Antigua Stories and Tips

Trip High Points

Antigua, Guatemala Photo, Antigua, Guatemala

One of the reasons I love to travel to Central and South America is the rich and deep history of this beautiful land. The fact that prices for just about anything are well under other vacation destinations doesn’t hurt either.

We landed in Guatemala City and went directly by hired car ($50) to our hotel in Antigua (the former capital of Guatemala). The Cloister property is a seven-room former villa (not really an updated cloister, although the aura of that ilk prevails) framed around gardens, sitting areas, and gorgeous works of art and crafts indigenous to the area. The owner, an American woman 16 years in Antigua, is rarely seen but not missed at all, as the staff is efficient, friendly, and very experienced. The Cloister is more of a B&B than a hotel, so go there for its beauty, serene and quiet atmosphere, and safety. It’s not the place for the usual amenities and services of a hotel.

The weather was gorgeous – 50°F at night and 70°F during the day, with crisp sunshine and wonderful views of volcanoes. In fact, one of the three volcanoes is quite active and can be seen smoking and spitting on a regular basis.

We walked the city and then took a formal walking tour lead by famed guide Elizabeth Bell. I recommend this walk highly, as it is very informative and takes you places you’d be less likely to visit on your own.

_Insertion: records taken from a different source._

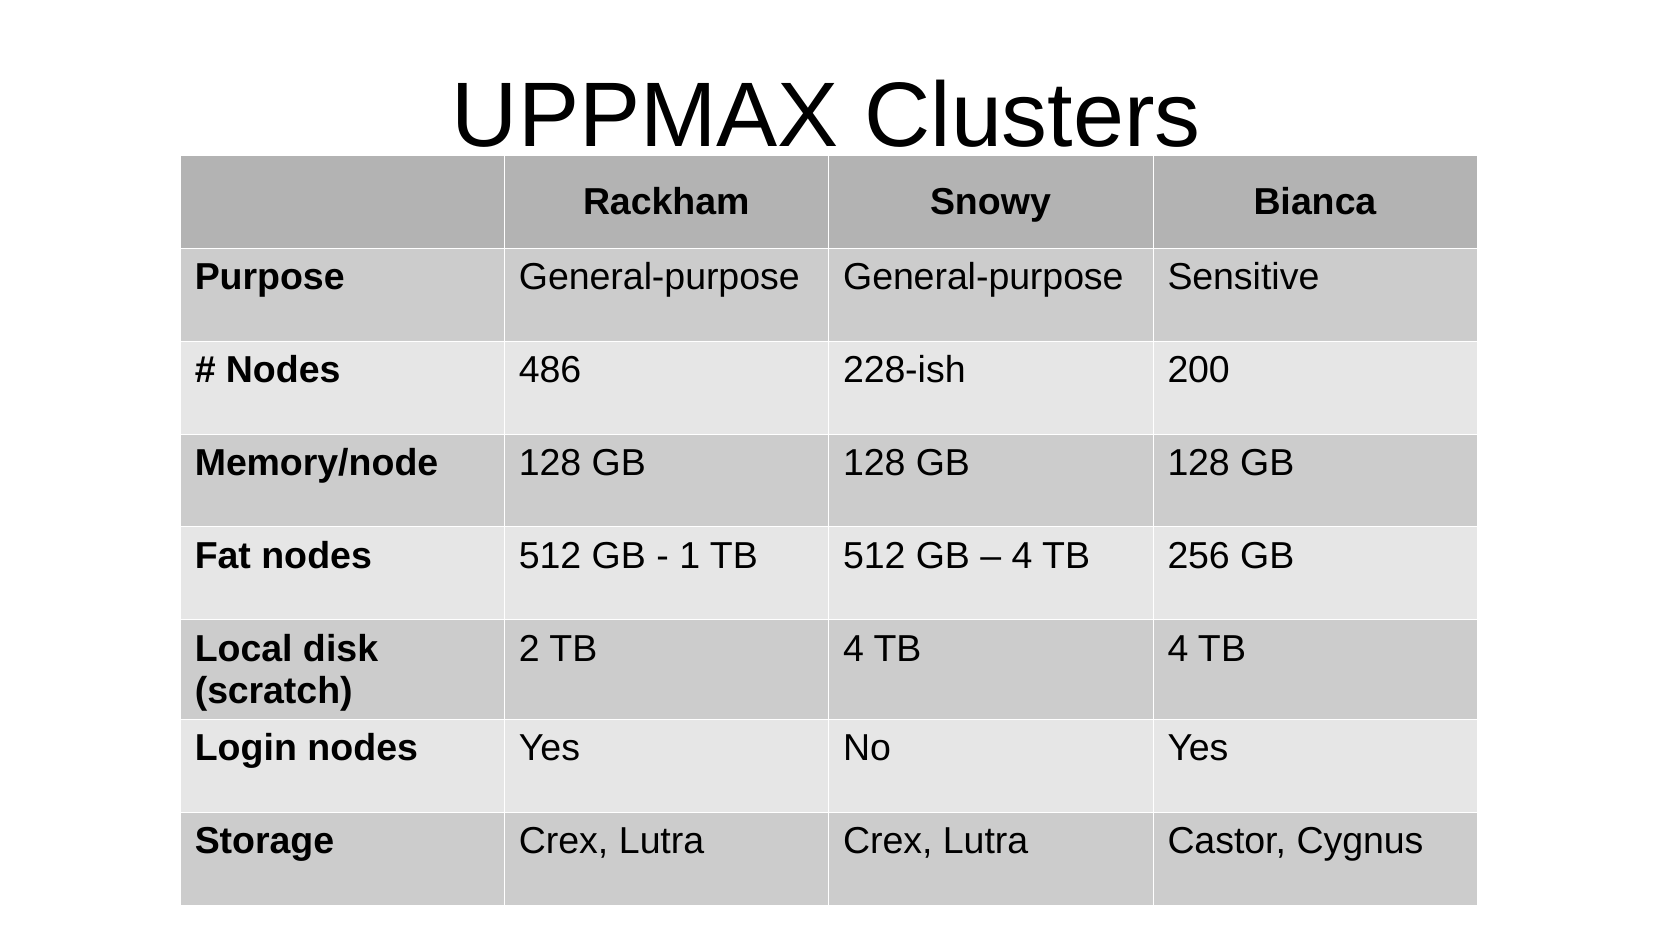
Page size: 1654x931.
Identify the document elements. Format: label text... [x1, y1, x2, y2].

title UPPMAX Clusters [82, 37, 1571, 193]
table_cell Purpose [181, 249, 504, 341]
table_cell 228-ish [829, 342, 1153, 434]
table_cell General-purpose [505, 249, 828, 341]
table_header Bianca [1154, 156, 1477, 248]
table_cell Fat nodes [181, 527, 504, 619]
table_cell # Nodes [181, 342, 504, 434]
table_cell Castor, Cygnus [1154, 813, 1477, 905]
table_cell 512 GB - 1 TB [505, 527, 828, 619]
table_cell 128 GB [829, 435, 1153, 526]
table_cell General-purpose [829, 249, 1153, 341]
table_cell Yes [505, 720, 828, 812]
table_header Snowy [829, 156, 1153, 248]
table_cell Yes [1154, 720, 1477, 812]
table_cell No [829, 720, 1153, 812]
table_cell Login nodes [181, 720, 504, 812]
table_cell 2 TB [505, 620, 828, 719]
table_cell 128 GB [1154, 435, 1477, 526]
table_cell Crex, Lutra [829, 813, 1153, 905]
table_cell 200 [1154, 342, 1477, 434]
table_header Rackham [505, 156, 828, 248]
table_cell Crex, Lutra [505, 813, 828, 905]
table_cell Sensitive [1154, 249, 1477, 341]
table_cell 486 [505, 342, 828, 434]
table_cell 128 GB [505, 435, 828, 526]
table_cell 512 GB – 4 TB [829, 527, 1153, 619]
table_cell 4 TB [1154, 620, 1477, 719]
table_cell Local disk (scratch) [181, 620, 504, 719]
table_cell Memory/node [181, 435, 504, 526]
table_header [181, 156, 504, 248]
table_cell Storage [181, 813, 504, 905]
table_cell 256 GB [1154, 527, 1477, 619]
table_cell 4 TB [829, 620, 1153, 719]
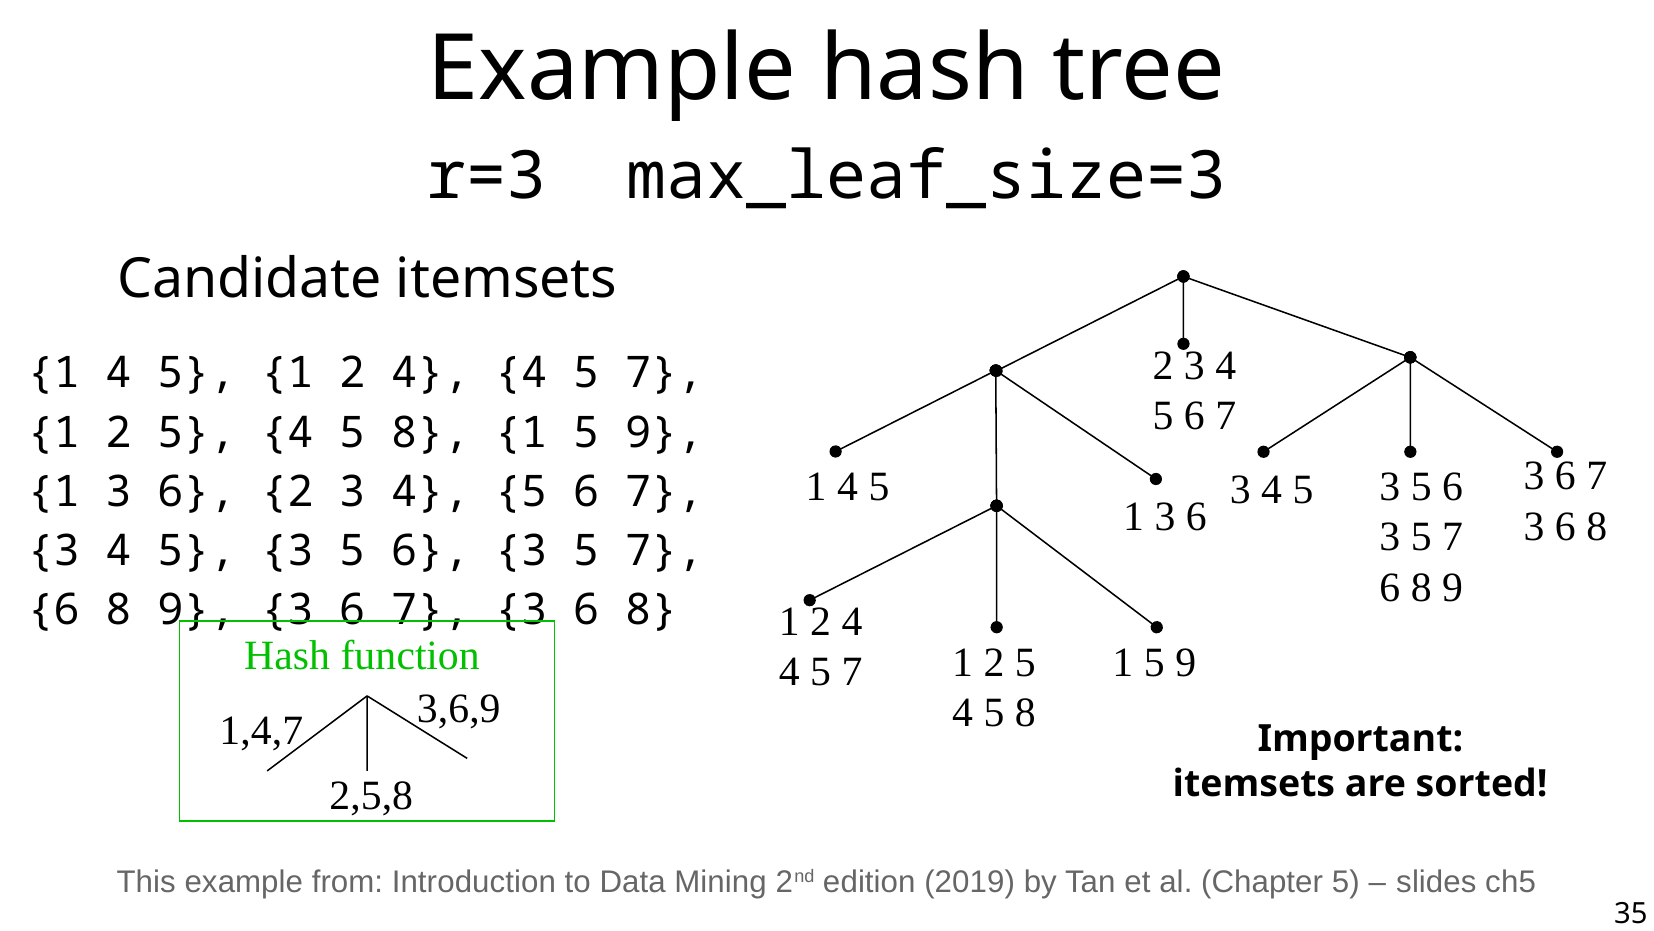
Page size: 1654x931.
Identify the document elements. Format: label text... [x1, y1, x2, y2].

We even saw and met the mayor!

We took a day trip to the Chichicastenango, El Quiché market, coupled with a stop at Lake Atitlán, and then followed the next day by a visit to a working coffee plantation and some outlying villages that seemed to cover the shopping, cultural, and exploring needs of the group.

The food was very good – and that goes for both the local cuisine and the meals in the three- and four-star restaurants. Bottled water is served everywhere, which may be the reason my group stayed quite healthy, with no stomach complaints.

Organized activities are strongly recommended, as the possibility of danger, especially in the mountain areas, was discussed openly by the locals.